I left the timing cover at the shop so I don't know if it's 8 or 11 bolt - I wasn't aware there was a change until now.

I guess my question is, is this order correct? Should the 2 pieces of the balancer be separated by the Alt/PS pulley? 

Also, since I've a '68 with (if I'm correct) a '74 motor, why do I have a 2 piece? Should I "upgrade" to the more standard, newer 1 piece? Would I have to change to newer pulleys too? Would I need to use a 11 bolt timing cover if I do?


----------



## Pinion head (Jan 3, 2015)

Several different ways to solve this. Sounds like someone began to throw together accessorys.

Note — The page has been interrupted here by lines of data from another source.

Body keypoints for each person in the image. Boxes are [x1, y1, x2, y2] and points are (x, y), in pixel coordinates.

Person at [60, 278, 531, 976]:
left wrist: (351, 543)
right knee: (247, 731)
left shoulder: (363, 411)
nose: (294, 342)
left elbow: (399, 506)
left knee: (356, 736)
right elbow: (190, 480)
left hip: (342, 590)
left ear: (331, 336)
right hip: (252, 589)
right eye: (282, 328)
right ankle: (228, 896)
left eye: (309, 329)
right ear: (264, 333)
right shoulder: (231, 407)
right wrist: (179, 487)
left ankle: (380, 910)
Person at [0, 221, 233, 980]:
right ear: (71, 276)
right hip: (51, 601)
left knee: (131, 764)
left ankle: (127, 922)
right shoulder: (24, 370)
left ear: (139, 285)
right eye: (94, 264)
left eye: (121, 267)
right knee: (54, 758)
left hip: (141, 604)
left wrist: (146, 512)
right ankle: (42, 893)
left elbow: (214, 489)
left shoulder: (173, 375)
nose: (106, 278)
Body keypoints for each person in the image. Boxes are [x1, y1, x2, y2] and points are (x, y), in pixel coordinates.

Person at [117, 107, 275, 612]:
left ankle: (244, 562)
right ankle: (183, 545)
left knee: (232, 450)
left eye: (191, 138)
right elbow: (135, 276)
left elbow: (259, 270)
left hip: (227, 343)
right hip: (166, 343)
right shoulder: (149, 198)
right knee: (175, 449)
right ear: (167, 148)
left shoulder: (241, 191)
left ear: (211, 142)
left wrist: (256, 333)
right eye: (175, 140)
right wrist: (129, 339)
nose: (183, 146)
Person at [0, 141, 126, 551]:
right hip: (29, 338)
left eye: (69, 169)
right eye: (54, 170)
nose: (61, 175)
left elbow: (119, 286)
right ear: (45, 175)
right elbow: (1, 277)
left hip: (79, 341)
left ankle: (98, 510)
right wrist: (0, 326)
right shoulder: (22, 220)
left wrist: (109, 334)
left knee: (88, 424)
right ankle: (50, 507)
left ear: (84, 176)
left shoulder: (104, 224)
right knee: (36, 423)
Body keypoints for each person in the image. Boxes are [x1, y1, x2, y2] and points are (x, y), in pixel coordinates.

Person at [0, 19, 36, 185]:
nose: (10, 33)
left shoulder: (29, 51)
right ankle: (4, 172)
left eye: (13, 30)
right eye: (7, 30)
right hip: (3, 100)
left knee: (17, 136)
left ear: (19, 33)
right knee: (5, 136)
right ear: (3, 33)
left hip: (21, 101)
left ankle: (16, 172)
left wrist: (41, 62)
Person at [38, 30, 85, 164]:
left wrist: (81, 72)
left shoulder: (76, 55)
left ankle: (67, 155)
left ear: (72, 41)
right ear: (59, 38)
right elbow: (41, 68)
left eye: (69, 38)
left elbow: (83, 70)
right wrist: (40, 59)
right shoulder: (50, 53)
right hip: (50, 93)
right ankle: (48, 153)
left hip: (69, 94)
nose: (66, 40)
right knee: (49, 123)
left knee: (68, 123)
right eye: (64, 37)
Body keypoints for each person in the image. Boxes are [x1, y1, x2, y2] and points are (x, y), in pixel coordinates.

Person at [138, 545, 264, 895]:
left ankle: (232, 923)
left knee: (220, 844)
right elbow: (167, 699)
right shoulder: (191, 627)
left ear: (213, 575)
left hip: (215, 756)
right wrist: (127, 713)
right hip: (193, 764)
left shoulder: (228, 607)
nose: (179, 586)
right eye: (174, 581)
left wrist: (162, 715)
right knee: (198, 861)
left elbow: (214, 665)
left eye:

I try and stock nearly all these piece, have a large shelf in the pallet rack section just dedicated to Pontiac pulleys and brackets, another large section dedicated to original PS pumps.

First solution, would be run a nice condition 68 timing cover, a '68+ damper, '68-70 crank pulley, and correct '67/68 wp pulley. the '68 timing cover is a hybrid design and uses the '66-68 style 8 bolt water pump, (t has a more aggressive fin design on the cast impeller than the '63-65 cast impeller).

2nd, and what I've been puting together as a conversion pulley kit for over the last 20 years. Often provided with correct PS pump and brackes. uses an 11 bolt timing cover (usually the owner has one), a '68+ damper, the '68-70 crank pulley(s) and the correct matching wp pulley which also lines up with the correct PS pump and 900 or 901 PS pump pulley.. This set up allows one to run the ieay to obtain tall 11 bolt wp, often an SFI rated damper, and for '67-68 owners with original alt straps, will just need to substitute a small front alt strap from a '69 model. 

- the last setup is what many are trying to get away from on their '65-70 Pontiacs with complete '71 and later engines. The look of he '71-74 Alt brackets and generic '71 up PS pump, just look odd in a Pre smog era Pontiac. If sticking with '71 pieces, one can't mix and match with the earlier style brackets or '67-70 style PS pump.

Hope this helps, welcome to the forum!


----------